Quand j'ai commencé à lire Iron Widow, je me suis demandée où j'avais mis les pieds. J'ai reçu ce livre en masse critique Babelio privilégiée et je ne suis pas habituée à lire de la Science-Fiction d'origine chinoise. J'ai été agréablement surprise malgré quelques appréhensions de départ.

Notez que l'éditeur à mis une page de Trigger Warning concernant certaines scènes au début du récit que j'ai beaucoup appréciée (mentions de scènes de viol, torture, violence...). C'est peu courant de nos jours qu'un éditeur le fasse et cela m'a permis d'appréhender plus facilement ces passages.

L'univers est un savant mélange d'inspiration entre la culture chinoise et la science-fiction. On y côtoie autant des filles aux pieds bandés que des robots-extraterrestres conduits par des couples de pilotes humains. Et c'est assez déstabilisant dans les premiers chapitres.

Heureusement, ce sentiment s'estompe assez vite lorsque l'on fait la connaissance de l'héroïne Zetian, qui va expliquer au lecteur le fonctionnement de son univers, tout en mettant en place une vengeance envers le meurtrier de sa soeur. Et là, l'histoire décolle et nous emporte très loin, très vite, dans un tourbillon d'action et de rage…

Un savant mélange de culture chinoise…

Au fil de son récit, l'auteur a su mêler différents éléments issus de l'Histoire de la Chine ou de sa culture. Voici un petit condensé non exhaustif de ce que j'ai pu noter au fil de ma lecture :

Tout d'abord, l'auteur(e) reprend la figure historique Wu Zetian pour créer son personnage principal. Il s'agit de la seule impératrice chinoise ayant régné sans régent et de manière plutôt progressiste vis à vis de la cause des femmes. D'après Wikipedia, ses opposants on a essayé d'effacer l'existence à sa mort et la dépeigne comme une ambitieuse n'hésitant pas à tuer ses propres fils pour continuer à régner.

Zetian dans Iron Widow est également décidée à plaider la cause des femmes et à instaurer un principe d'égalité totalement absent de son quotidien. Cependant, elle ne règne pas en tant qu'impératrice dans cette histoire et a des origines très modestes. le point de départ de son sentiment de révolte le désir de venger la mort de soeur, utilisée comme une pile jetable par un pilote, comme toutes les concubines de pilote dans cet univers.
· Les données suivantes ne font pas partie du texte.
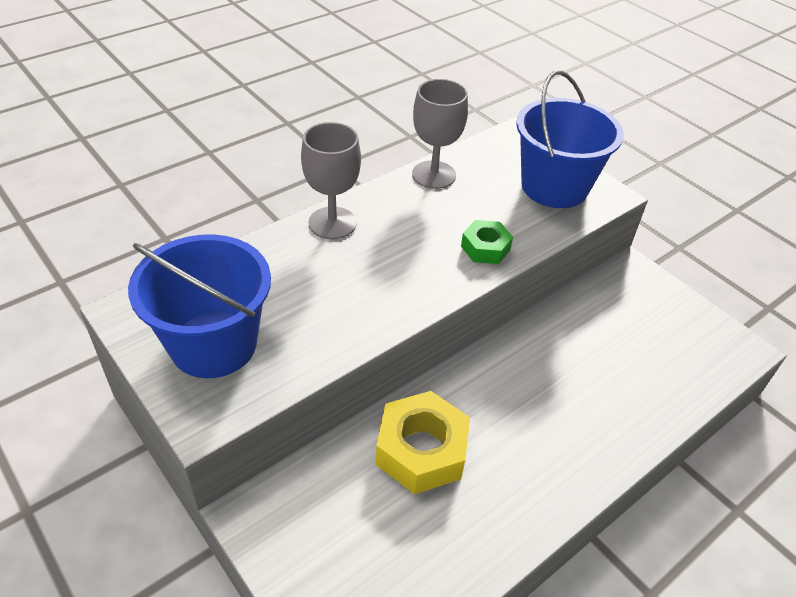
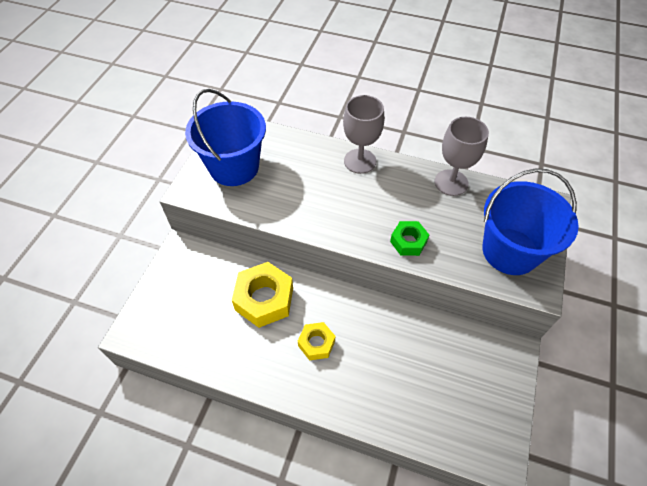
camera: 60 degrees right, 10 degrees up
(524, 428) = (316, 343): none -> yellow nut

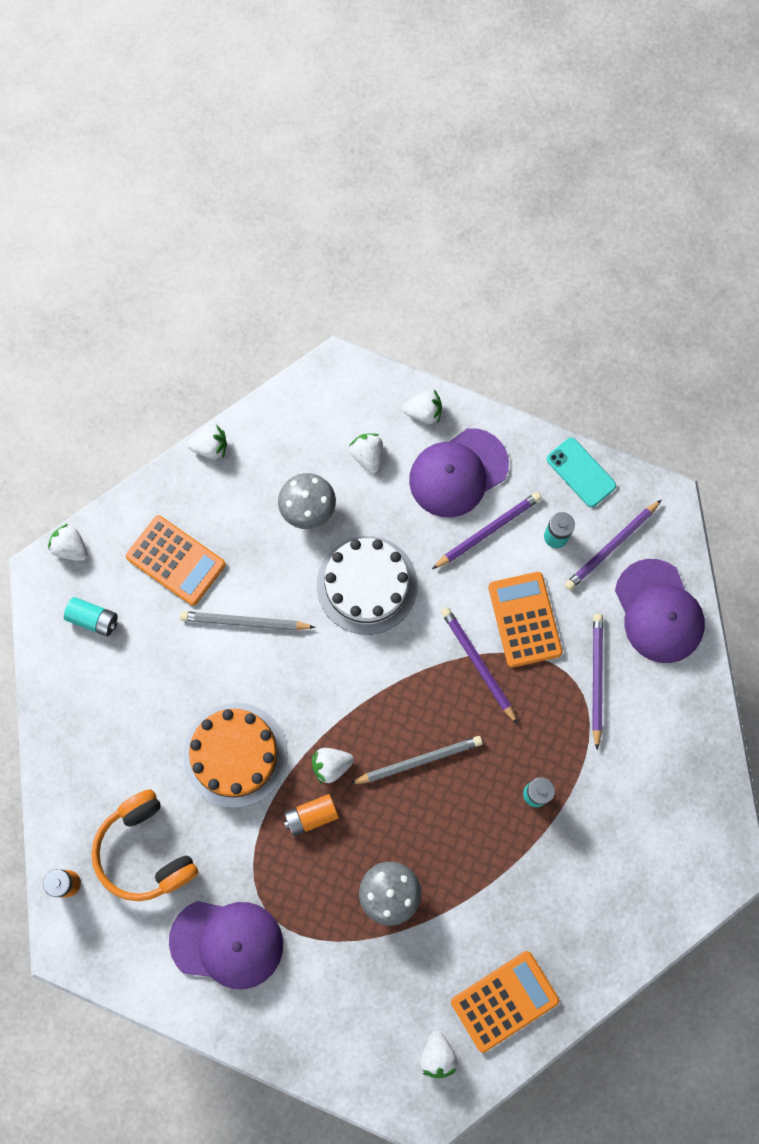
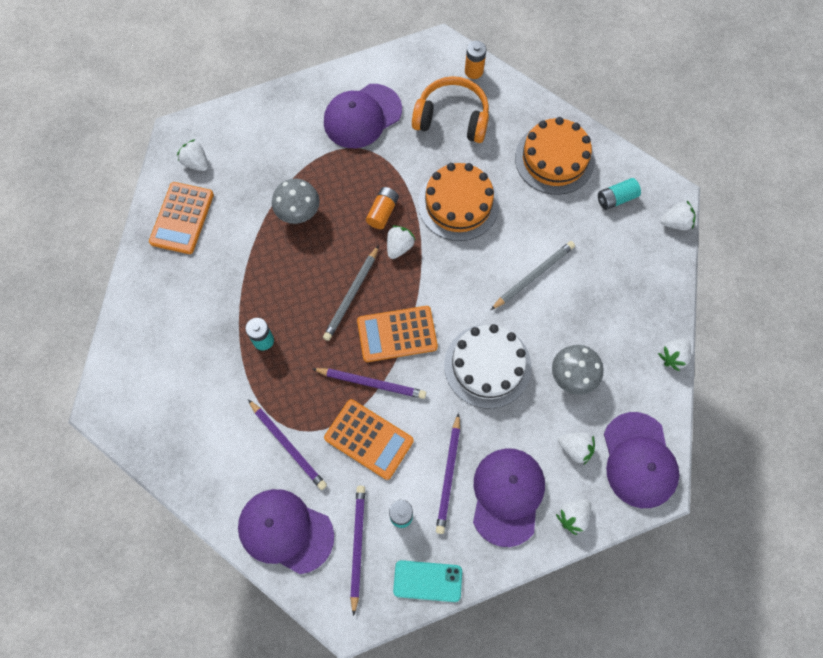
camera: 135 degrees right, 5 degrees down
(101, 711) = (554, 159): none -> orange cake
(176, 560) = (611, 272): orange calculator -> orange calculator (397, 334)
(329, 402) = (639, 460): none -> purple cap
Je ne suis pas une experte de l'Histoire de la Chine, au contraire de l'auteur(e) qui est spécialisé dans ce domaine et a même une chaîne youtube sur le sujet. Cependant, je gage qu'iel s'inspire certainement de termes historiques pour son histoire (noms de périodes, de clans, de personnes), afin de lui apporter une touche d'authenticité. Il évoque aussi le supplice des pieds bandés dont est victime Zetian dès son plus jeune âge, afin de lui faire de jolis pieds susceptibles de plaire à un futur mari. Cette barbarie l'empêche totalement de courir et lui provoque de vives douleurs dès qu'elle marche. Les passages décrivant la perte de ses orteils est totalement atroce à lire, mais ô combien réaliste car elle a existé pendant mille ans en Chine !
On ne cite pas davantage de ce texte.